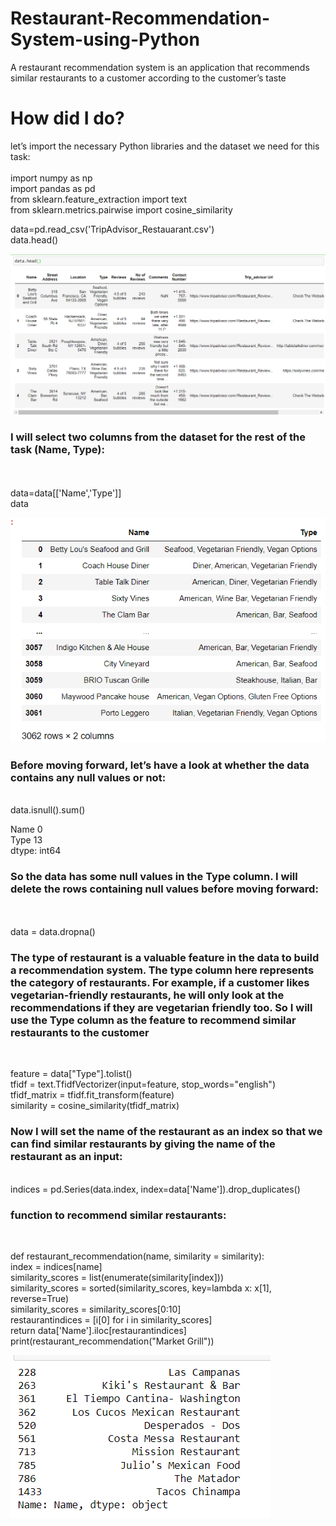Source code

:# Restaurant-Recommendation-System-using-Python
A restaurant recommendation system is an application that recommends similar restaurants to a customer according to the customer’s taste

# How did I do?<br>
let’s import the necessary Python libraries and the dataset we need for this task:<br><br>
import numpy as np<br>
import pandas as pd<br>
from sklearn.feature_extraction import text<br>
from sklearn.metrics.pairwise import cosine_similarity<br>

data=pd.read_csv('TripAdvisor_Restauarant.csv')<br>
data.head()<br>

![result](https://github.com/Sanketarali/Restaurant-Recommendation-System-using-Python/blob/main/Screenshot%20(3001).png)

<h3>I will select two columns from the dataset for the rest of the task (Name, Type):</h3><br><br>
data=data[['Name','Type']]<br>
data<br>

![result](https://github.com/Sanketarali/Restaurant-Recommendation-System-using-Python/blob/main/Screenshot%20(3004).png)

<h3>Before moving forward, let’s have a look at whether the data contains any null values or not:</h3><br>
data.isnull().sum()<br>

Name     0<br>
Type    13<br>
dtype: int64<br>

<h3>So the data has some null values in the Type column. I will delete the rows containing null values before moving forward:</h3><br><br>
data = data.dropna()<br>

<h3>The type of restaurant is a valuable feature in the data to build a recommendation system. The type column here represents the category of restaurants. For example, if a customer likes vegetarian-friendly restaurants, he will only look at the recommendations if they are vegetarian friendly too. So I will use the Type column as the feature to recommend similar restaurants to the customer</h3><br>

feature = data["Type"].tolist()<br>
tfidf = text.TfidfVectorizer(input=feature, stop_words="english")<br>
tfidf_matrix = tfidf.fit_transform(feature)<br>
similarity = cosine_similarity(tfidf_matrix)<br>

<h3>Now I will set the name of the restaurant as an index so that we can find similar restaurants by giving the name of the restaurant as an input:</h3><br>
indices = pd.Series(data.index, index=data['Name']).drop_duplicates()<br>

<h3>function to recommend similar restaurants:</h3><br>

def restaurant_recommendation(name, similarity = similarity):<br>
    index = indices[name]<br>
    similarity_scores = list(enumerate(similarity[index]))<br>
    similarity_scores = sorted(similarity_scores, key=lambda x: x[1], reverse=True)<br>
    similarity_scores = similarity_scores[0:10]<br>
    restaurantindices = [i[0] for i in similarity_scores]<br>
    return data['Name'].iloc[restaurantindices]<br>
print(restaurant_recommendation("Market Grill"))<br>

![result](https://github.com/Sanketarali/Restaurant-Recommendation-System-using-Python/blob/main/Screenshot%20(3003).png)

# # #

* What this task involves *
Pull out every line of the records above that contains the string "input", matching upper and lower case exactly.

* Written solution *
tfidf = text.TfidfVectorizer(input=feature, stop_words="english")<br>
<h3>Now I will set the name of the restaurant as an index so that we can find similar restaurants by giving the name of the restaurant as an input:</h3><br>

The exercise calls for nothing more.